● **Input records**
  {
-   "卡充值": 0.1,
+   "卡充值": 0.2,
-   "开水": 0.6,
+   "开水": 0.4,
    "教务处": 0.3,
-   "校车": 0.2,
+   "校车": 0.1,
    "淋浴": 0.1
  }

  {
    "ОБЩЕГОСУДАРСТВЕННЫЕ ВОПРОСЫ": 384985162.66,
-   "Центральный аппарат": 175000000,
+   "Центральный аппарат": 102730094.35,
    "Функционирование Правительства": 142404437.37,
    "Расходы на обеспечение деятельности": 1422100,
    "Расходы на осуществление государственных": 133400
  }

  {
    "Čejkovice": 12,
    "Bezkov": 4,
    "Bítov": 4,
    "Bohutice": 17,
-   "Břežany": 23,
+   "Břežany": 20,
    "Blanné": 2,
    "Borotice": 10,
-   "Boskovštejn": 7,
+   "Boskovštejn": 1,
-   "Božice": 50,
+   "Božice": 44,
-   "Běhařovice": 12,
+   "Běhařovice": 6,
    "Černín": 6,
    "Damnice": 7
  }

* * *

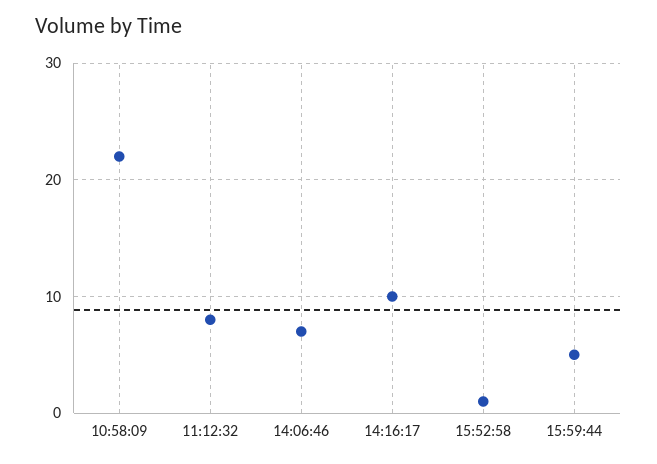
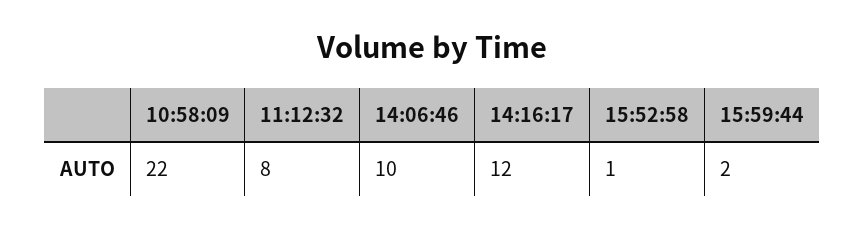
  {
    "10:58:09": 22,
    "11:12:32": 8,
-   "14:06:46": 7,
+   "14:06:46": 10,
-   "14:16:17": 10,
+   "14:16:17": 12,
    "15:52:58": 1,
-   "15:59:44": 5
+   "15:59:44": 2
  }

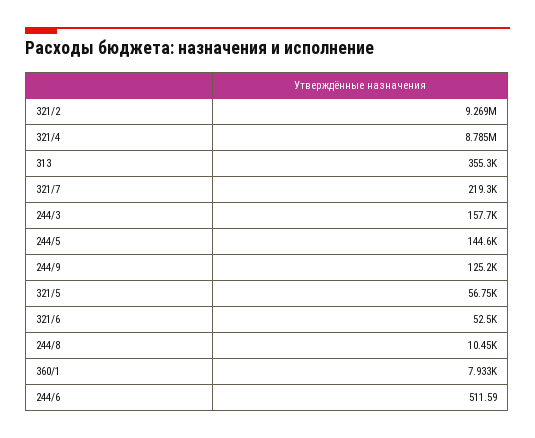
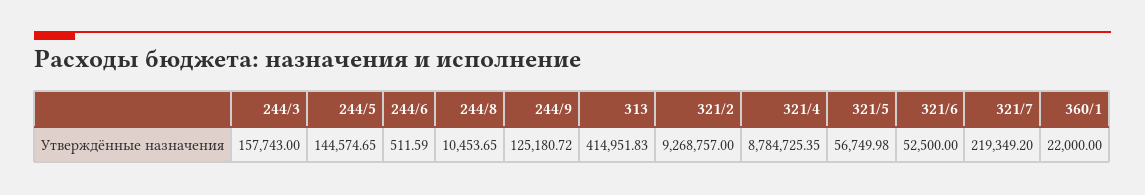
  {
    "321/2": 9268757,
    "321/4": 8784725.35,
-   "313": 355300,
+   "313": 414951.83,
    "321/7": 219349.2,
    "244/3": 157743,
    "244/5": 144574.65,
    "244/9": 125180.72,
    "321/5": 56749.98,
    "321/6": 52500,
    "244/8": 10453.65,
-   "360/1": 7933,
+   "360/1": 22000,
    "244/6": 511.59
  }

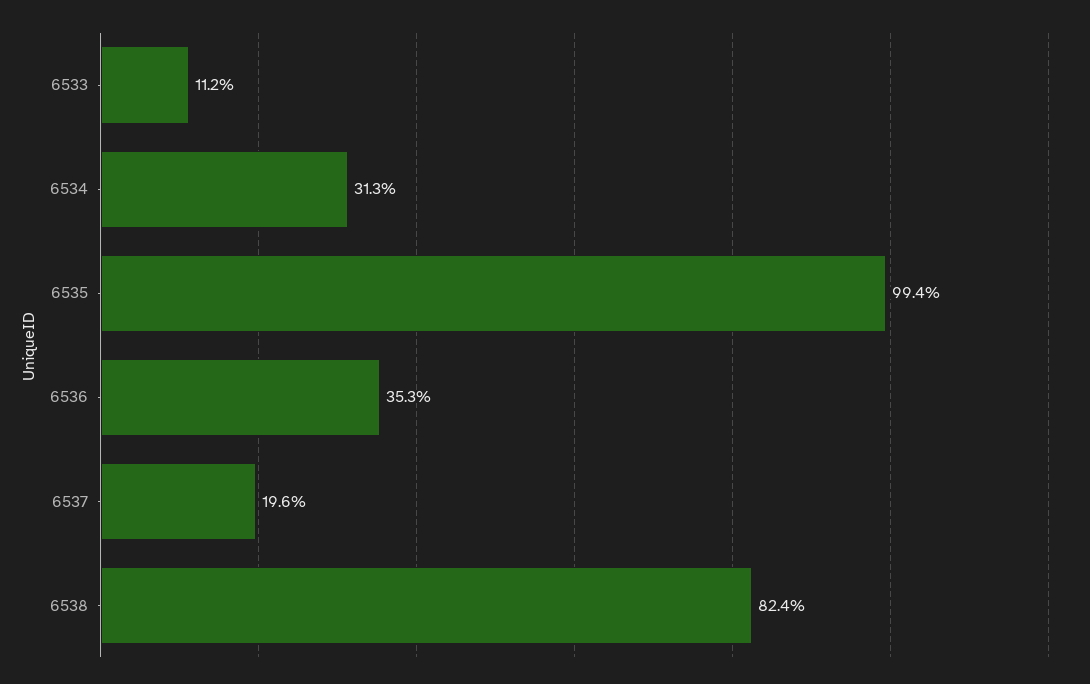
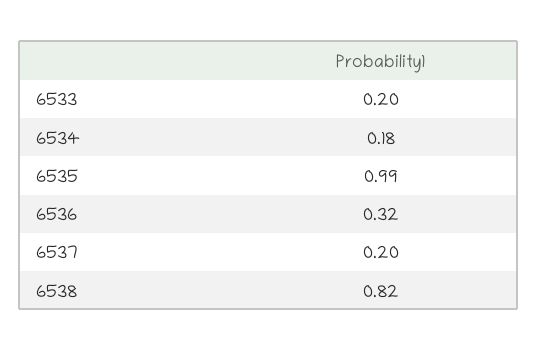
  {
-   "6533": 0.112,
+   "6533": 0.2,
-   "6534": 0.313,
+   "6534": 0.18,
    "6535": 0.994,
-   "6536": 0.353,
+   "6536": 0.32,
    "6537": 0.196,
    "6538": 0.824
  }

● **What this task involves**
Your response should be the lines of the entries above that include the string "Центральный".

● **Finished exercise**
-   "Центральный аппарат": 175000000,
+   "Центральный аппарат": 102730094.35,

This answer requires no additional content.